Moravia. I racconti 1927-1951 by Alberto Moravia

Moravia. I racconti 1927-1951 by Alberto Moravia

autore:Alberto Moravia
La lingua: ita
Format: epub
editore: Bompiani
pubblicato: 2020-08-25T00:00:00+00:00


IL RITORNO DALLA VILLEGGIATURA

Tutti gli uomini, la maggior parte senza saperlo, prestano alle ore, ai giorni, alle stagioni e agli anni il colore mutevole dei loro sentimenti. Per molti la mattina è angosciosa e la notte lieta oppure il contrario. Certi mesi sono aspettati con ansietà, certi altri temuti. Le stagioni appaiono favorevoli o sfavorevoli secondo i casi. Gli anni stessi, finché durano la memoria e la speranza, si distinguono in fortunati e sfortunati, in calmi e avventurosi e così via. Questa facoltà di dare un carattere alle divisioni convenzionali del tempo, è viva soprattutto nella giovinezza, età in cui ogni momento che passa pare nuovo prima di riviverlo ed è insostituibile appena è passato; con l’età matura e soprattutto con la vecchiaia, essa si affievolisce soverchiata dall’abitudine e finalmente si spegne. Ma il nobile Tarcisio, forse perché viveva, a quaranta come a vent’anni, in ozio, e non aveva lasciato che il lavoro risolvesse il tempo, come vuole il proverbio, in denaro, conservava intatto questo potere; e per lui, come durante l’adolescenza, ogni minuto della giornata, ogni giorno del mese, ogni stagione dell’anno conservavano quella fisionomia arcigna o amabile che hanno per il giuocatore, anche quando è in perdita e la partita volge alla fine, le varie figure delle carte da gioco. Tarcisio aveva ormai, a quarantacinque anni passati, perduta definitivamente la sua partita; e chiunque al suo posto non si sarebbe aspettato più nulla dagli anni che gli restavano da vivere, numerosi forse, ma di scarso valore, in tutto simili alle piccole carte che rimangono in mano quando le grosse sono state gettate. Tuttavia egli si ostinava a sperare; e gli anni della maturità lo trovavano non meno illuso che quelli ormai lontani della prima giovinezza.
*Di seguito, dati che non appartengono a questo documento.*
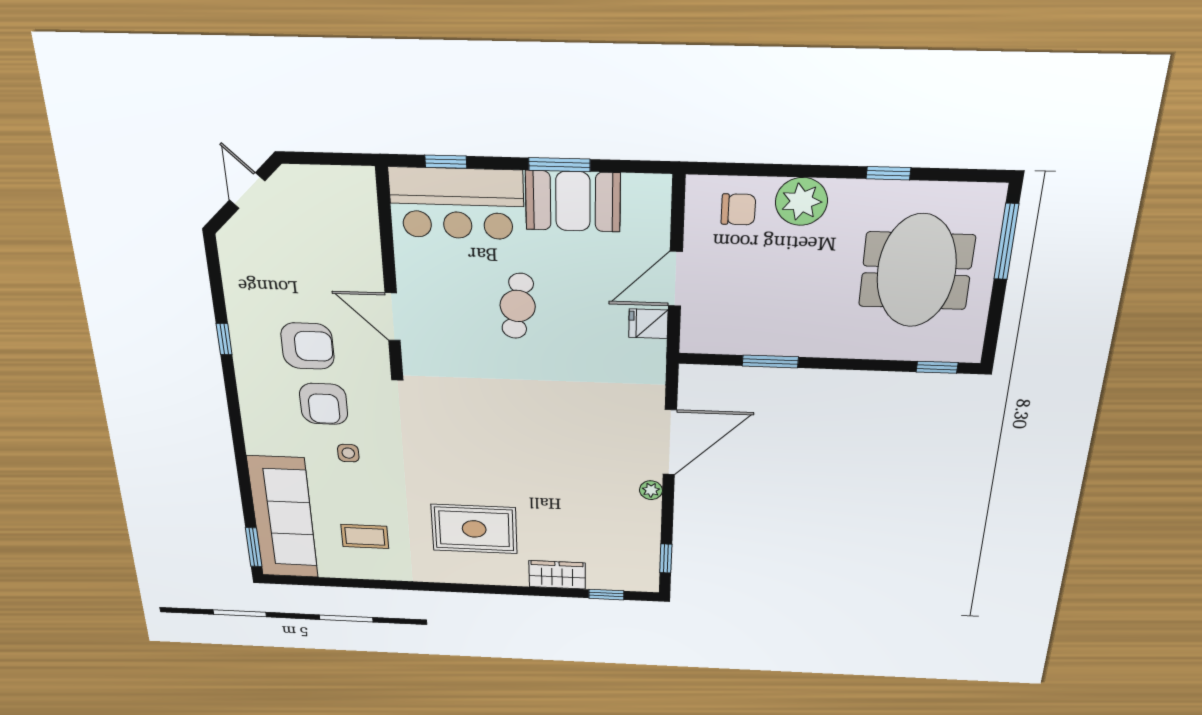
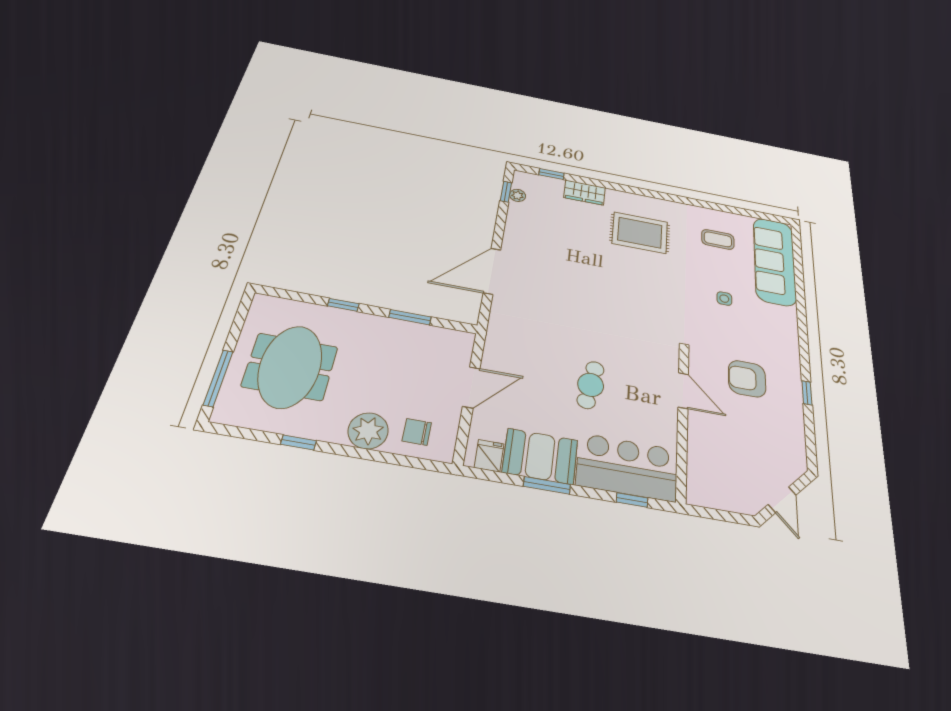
fridge: (648, 324) -> (489, 456), moved, turned -90
window: (937, 367) -> (343, 305), moved
armchair: (324, 404) -> (739, 336), removed
plant: (651, 490) -> (518, 195), moved
window: (254, 547) -> (797, 244), removed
Il momento più importante della vita di Tarcisio era l’inizio dell’inverno. Al contrario di molti per i quali questa è la stagione più triste e più avara, per Tarcisio l’inverno si colora delle più vaste e insensate speranze. Come tanti, durante l’estate, egli lasciava la città per il mare o per la campagna; fin dall’infanzia il ritorno in città era sempre stato per lui ciò che per gli altri è il capodanno, il vero inizio dell’anno, il tempo dell’attesa e dei presentimenti. Chiusa la parentesi informe e svagata delle vacanze, gli piaceva pensare che tornando in città avrebbe ricominciato a vivere; ossia a cercare un motivo di cambiamento per la propria vita in quella degli altri. Era questa confusa speranza e non lo snobismo o l’abitudine, che spingeva Tarcisio a frequentare i salotti e i luoghi di ritrovo; questa speranza di imbattersi, a forza di cercare, nel nuovo e nel miracoloso di cui la noia arida del suo animo era oscuramente assetata.

Tutti gli anni, all’avvicinarsi dell’inverno, egli provava il brivido insieme lugubre ed esultante di un’iniziazione imminente. L’inverno era per lui la società, quell’accostarsi affettuoso e doloroso degli uomini gli uni agli altri, quello scambiarsi febbrile di merci intime non meno preziose e venute di lontano che gli aromi e le sete degli antichi mercanti.